PN 06 - Zustimmung zur Mieterhöhung nicht widerruflich

Stimmt der Mieter einer Wohnung einer vom Vermieter verlangten Anpassung der Miete an die ortsübliche Vergleichsmiete zu, so steht dem Mieter ein Recht, die erklärte Zustimmung nach Maßgabe des Widerrufsrechts zu widerrufen, nicht zu.
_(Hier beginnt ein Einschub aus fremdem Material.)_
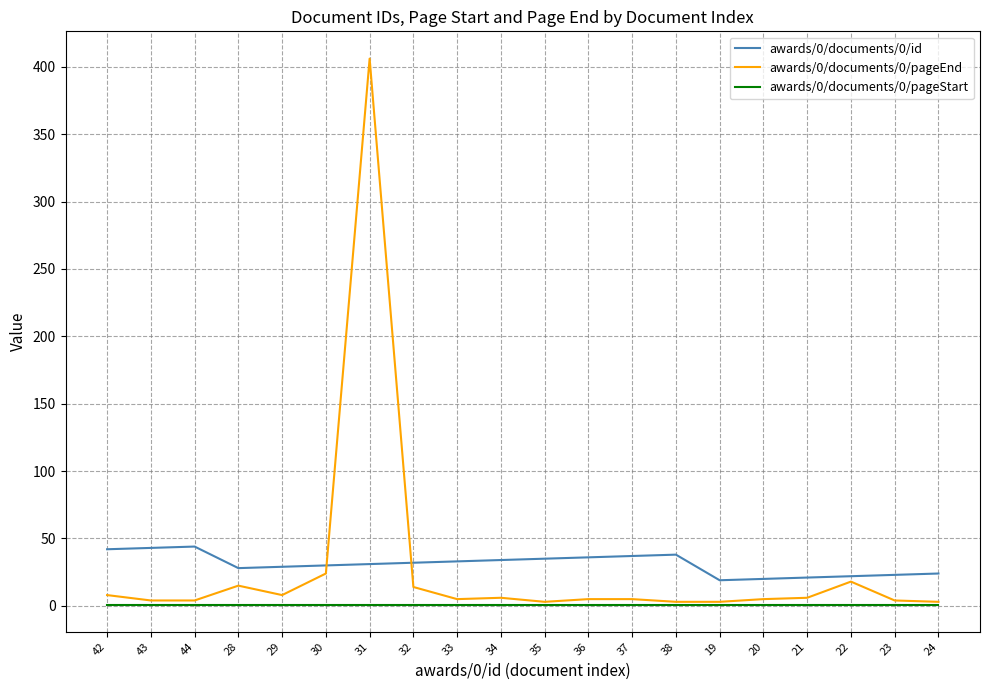

True or false: awards/0/documents/0/pageStart and awards/0/documents/0/id cross at least once.

False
BGH, Urt. v. 17.10.2018 – VIII ZR 94/17

Zum Sachverhalt:

Mieterhöhungen werden in der Praxis allgemein üblichen Wege wechselseitiger schriftlicher Erklärungen vereinbart. Der Vermieter übermittelte Mieter per Brief ein Mieterhöhungsverlangen und der Mieter stimmt Mieterhöhungsverlangen zu. Im vorliegenden Fall hatte der Mieter zunächst der Mieterhöhung zugestimmt, seine Erklärung jedoch dann unter Berufung auf ein Widerrufsrecht widerrufen.

Aus den Gründen:

Zu Unrecht, so der BGH. Fernabsatzverträge sind nach der Legaldefinition (§ 312c Abs. 1 BGB) „Verträge, bei denen der Unternehmer oder eine in seinem Namen und Auftrag handelnde Person und der Verbraucher für die Vertragsverhandlungen und den Vertragsabschluss ausschließlich Fernkommunikationsmittel verwenden, es sei denn, dass der Vertragsschluss nicht im Rahmen eines für den Fernabsatz organisierten Vertriebs- oder Dienst Leistungssystems erfolgt.“ Ein für den Fernabsatz organisierten Vertriebs- und Dienstleistungssystem im Sinne dieser Vorschrift sei nicht schon dann zu verneinen, wenn der Unternehmer zum Abschluss des Vertrages keinen vorgefertigten Standard- oder Serienbrief verwendet, sondern ein individuelles Anschreiben. Nach dem Wortlaut der vorgenannten Vorschrift besteht auch bei Mietverträgen über Wohnraum und bei Mietänderungsverträge ein Widerrufsrecht bei außerhalb von Geschäftsräumen (§ 312b BGB) und im Fernabsatz (§ 312C BGB) geschlossenen Verträgen, wenn diese eine einheitliche Leistung zum Gegenstand haben. Hierzu zählen auch Mieterhöhungsverlangen. Gleichwohl kann der Mieter seine Zustimmungserklärung zu einer einvernehmlichen Mieterhöhung nach § 558 Abs. 1, § 558b Abs. 1 BGB nicht widerrufen. Dies folgt aus einer teleologischen Reduktion des § 312 Abs. 4 S. 1 BGB. Maßgeblich hierfür ist insbesondere der besondere Schutz, den der Mieter im Mieterhöhungsverfahren genießt, sodass ein zusätzliches Widerrufsrecht entbehrlich ist.

Praxishinweis:

Die Entscheidung gilt nur für die Fälle, in denen Vermieter ein Mieterhöhungsverlangen nach §§ 558 ff. BGB in der gesetzlich vorgesehenen Textform erklärt. Dies ergibt sich aus dem amtlichen Leitsatz und den Entscheidungsgründen. Auf freiwillige Mieterhöhungsvereinbarungen nach § 557 BGB sind dagegen die Regelungen über im Wege des Fernabsatzes geschlossene Verbraucherverträge anzuwenden. Dies ergibt sich daraus, dass diese Vereinbarung nicht an die Zulässigkeitsvoraussetzungen und Beschränkung von Mieterhöhungen im Vergleichsmietenverfahren gebunden sind. Vereinbaren daher Vermieter und Mieter die Mieterhöhung einvernehmlich außerhalb der Geschäftsräume des Vermieters, z.B. in der Mietwohnung, so hat der Mieter ein Widerrufsrecht, welches er bei fehlender oder mangelhafter Belehrung bis 1 Jahr und 14 Tage nach dem Zeitpunkt der Vereinbarung ausüben kann.